■ **TRY IT**
Which of the lines below holds the string "rdempty"? Copy every line that does.

====== INPUT DATA

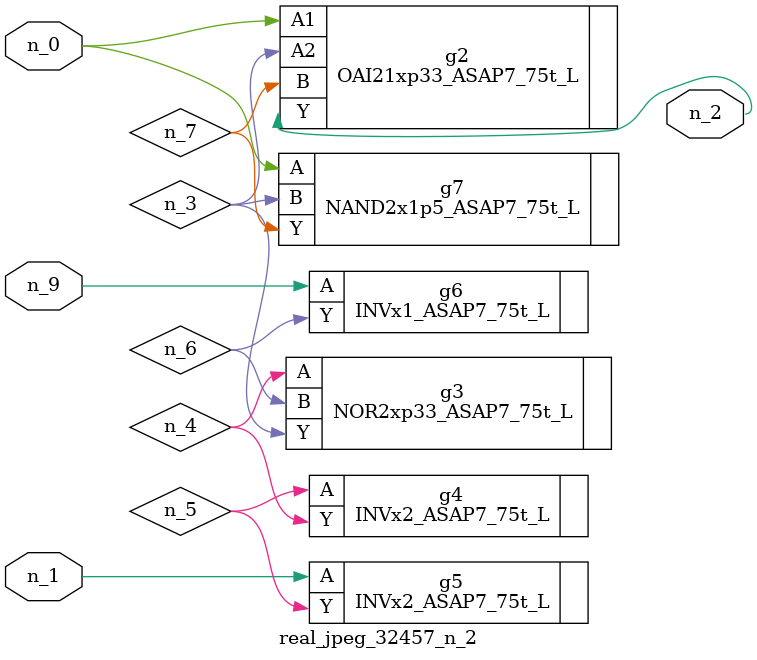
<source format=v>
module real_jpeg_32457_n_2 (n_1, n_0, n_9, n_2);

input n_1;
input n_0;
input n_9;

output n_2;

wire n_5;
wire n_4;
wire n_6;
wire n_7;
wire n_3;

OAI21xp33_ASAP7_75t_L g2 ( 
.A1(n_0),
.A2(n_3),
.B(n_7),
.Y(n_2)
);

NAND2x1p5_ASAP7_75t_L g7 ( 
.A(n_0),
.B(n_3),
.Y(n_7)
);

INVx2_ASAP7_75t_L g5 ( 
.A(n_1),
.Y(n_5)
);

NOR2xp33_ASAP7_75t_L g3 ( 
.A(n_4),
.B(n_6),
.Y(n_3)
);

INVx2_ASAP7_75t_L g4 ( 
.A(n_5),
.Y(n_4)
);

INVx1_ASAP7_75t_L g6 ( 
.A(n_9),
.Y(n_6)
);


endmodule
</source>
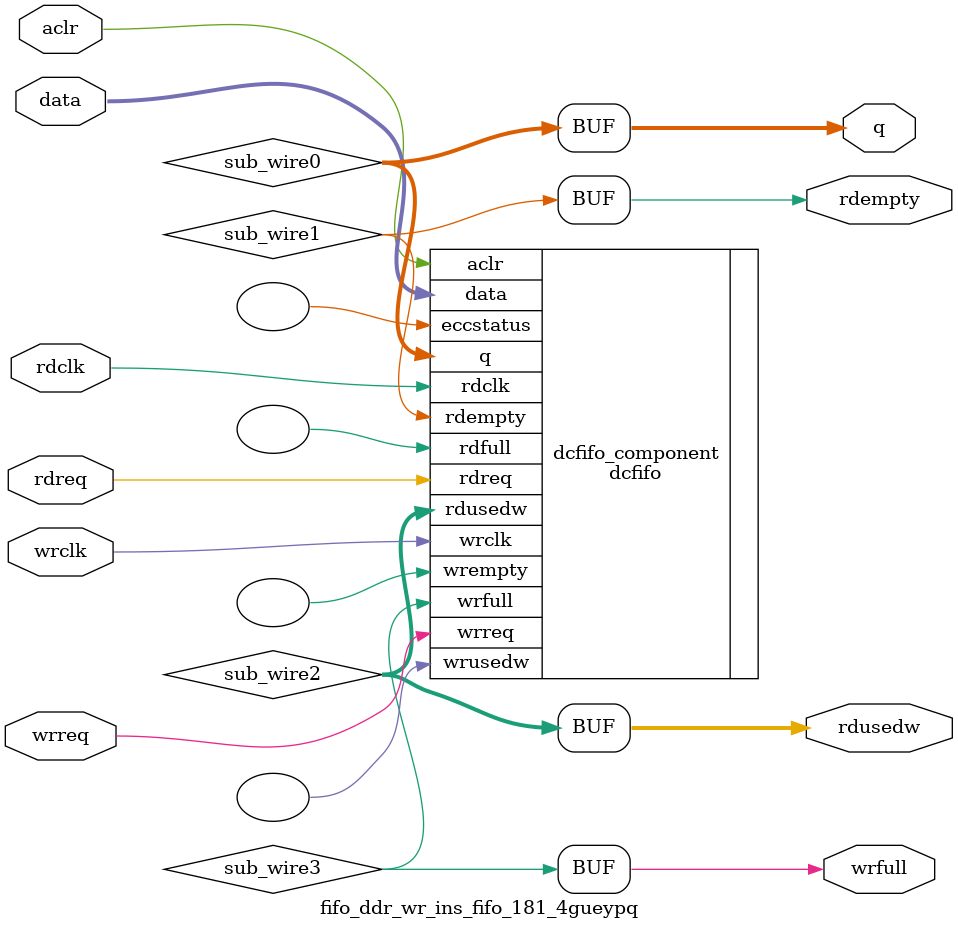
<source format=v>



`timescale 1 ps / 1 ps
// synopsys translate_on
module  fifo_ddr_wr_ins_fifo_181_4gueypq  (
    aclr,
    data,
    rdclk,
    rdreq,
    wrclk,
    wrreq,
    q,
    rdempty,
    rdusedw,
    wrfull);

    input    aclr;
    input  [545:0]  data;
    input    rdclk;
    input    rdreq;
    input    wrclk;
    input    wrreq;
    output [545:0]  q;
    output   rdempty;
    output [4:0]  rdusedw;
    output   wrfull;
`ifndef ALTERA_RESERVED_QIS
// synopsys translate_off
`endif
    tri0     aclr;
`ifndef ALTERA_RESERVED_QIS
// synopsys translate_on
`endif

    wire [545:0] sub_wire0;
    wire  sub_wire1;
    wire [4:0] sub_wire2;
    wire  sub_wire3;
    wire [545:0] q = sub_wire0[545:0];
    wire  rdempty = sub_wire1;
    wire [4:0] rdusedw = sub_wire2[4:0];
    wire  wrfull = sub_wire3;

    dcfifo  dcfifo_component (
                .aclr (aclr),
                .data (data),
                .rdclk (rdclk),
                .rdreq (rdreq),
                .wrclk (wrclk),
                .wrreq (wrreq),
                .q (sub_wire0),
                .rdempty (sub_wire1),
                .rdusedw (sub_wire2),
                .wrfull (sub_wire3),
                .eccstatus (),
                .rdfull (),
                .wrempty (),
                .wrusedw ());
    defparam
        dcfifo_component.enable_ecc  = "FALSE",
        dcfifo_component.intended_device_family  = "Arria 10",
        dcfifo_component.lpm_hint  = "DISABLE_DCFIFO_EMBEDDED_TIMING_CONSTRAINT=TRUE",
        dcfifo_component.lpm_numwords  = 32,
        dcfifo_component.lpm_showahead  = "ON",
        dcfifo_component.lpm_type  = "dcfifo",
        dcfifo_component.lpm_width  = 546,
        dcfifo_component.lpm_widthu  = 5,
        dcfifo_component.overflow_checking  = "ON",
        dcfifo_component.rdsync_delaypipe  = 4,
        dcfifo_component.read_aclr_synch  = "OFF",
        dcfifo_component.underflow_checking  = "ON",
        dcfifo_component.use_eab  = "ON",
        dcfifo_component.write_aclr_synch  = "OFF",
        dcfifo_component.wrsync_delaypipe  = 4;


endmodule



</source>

============
====== INPUT DATA

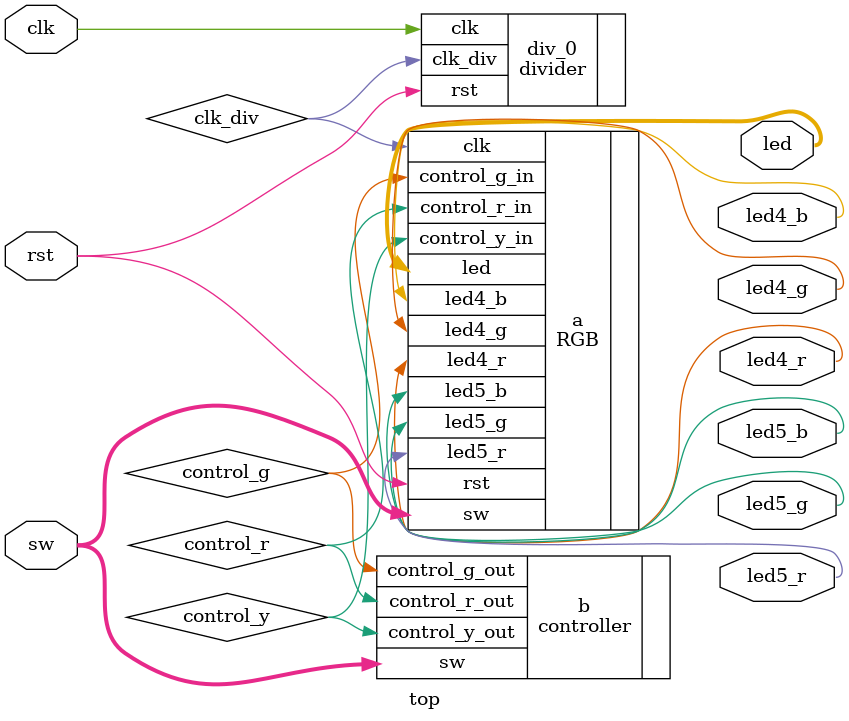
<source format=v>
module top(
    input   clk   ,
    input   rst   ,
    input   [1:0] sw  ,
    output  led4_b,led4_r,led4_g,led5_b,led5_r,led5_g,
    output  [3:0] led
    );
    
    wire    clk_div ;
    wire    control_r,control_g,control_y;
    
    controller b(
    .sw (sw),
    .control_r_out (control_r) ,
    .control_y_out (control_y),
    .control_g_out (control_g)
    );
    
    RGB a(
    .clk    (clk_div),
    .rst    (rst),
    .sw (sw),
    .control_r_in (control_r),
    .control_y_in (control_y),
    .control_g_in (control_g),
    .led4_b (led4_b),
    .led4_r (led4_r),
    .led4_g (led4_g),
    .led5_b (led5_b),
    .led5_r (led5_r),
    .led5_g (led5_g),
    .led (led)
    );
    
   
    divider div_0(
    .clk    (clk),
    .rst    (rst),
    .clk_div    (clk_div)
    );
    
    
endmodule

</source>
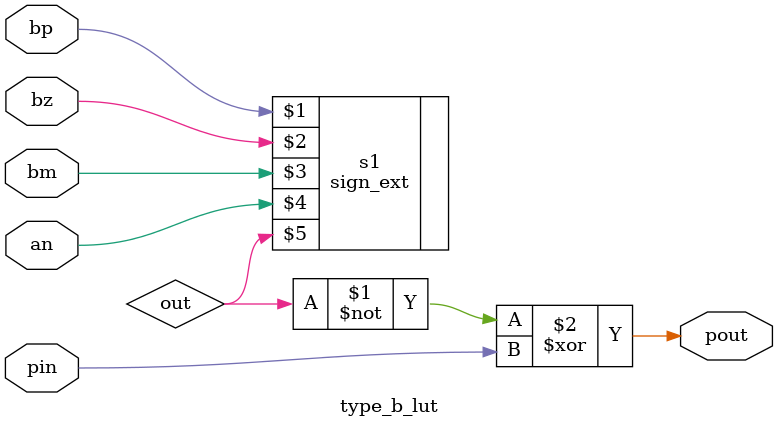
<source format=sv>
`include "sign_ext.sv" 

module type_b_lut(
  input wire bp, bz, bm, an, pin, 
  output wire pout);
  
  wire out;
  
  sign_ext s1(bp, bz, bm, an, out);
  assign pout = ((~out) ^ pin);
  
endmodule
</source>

============

■ **OUTPUT FOR THIS EXERCISE**
    rdempty,
    output   rdempty;
    wire  rdempty = sub_wire1;
                .rdempty (sub_wire1),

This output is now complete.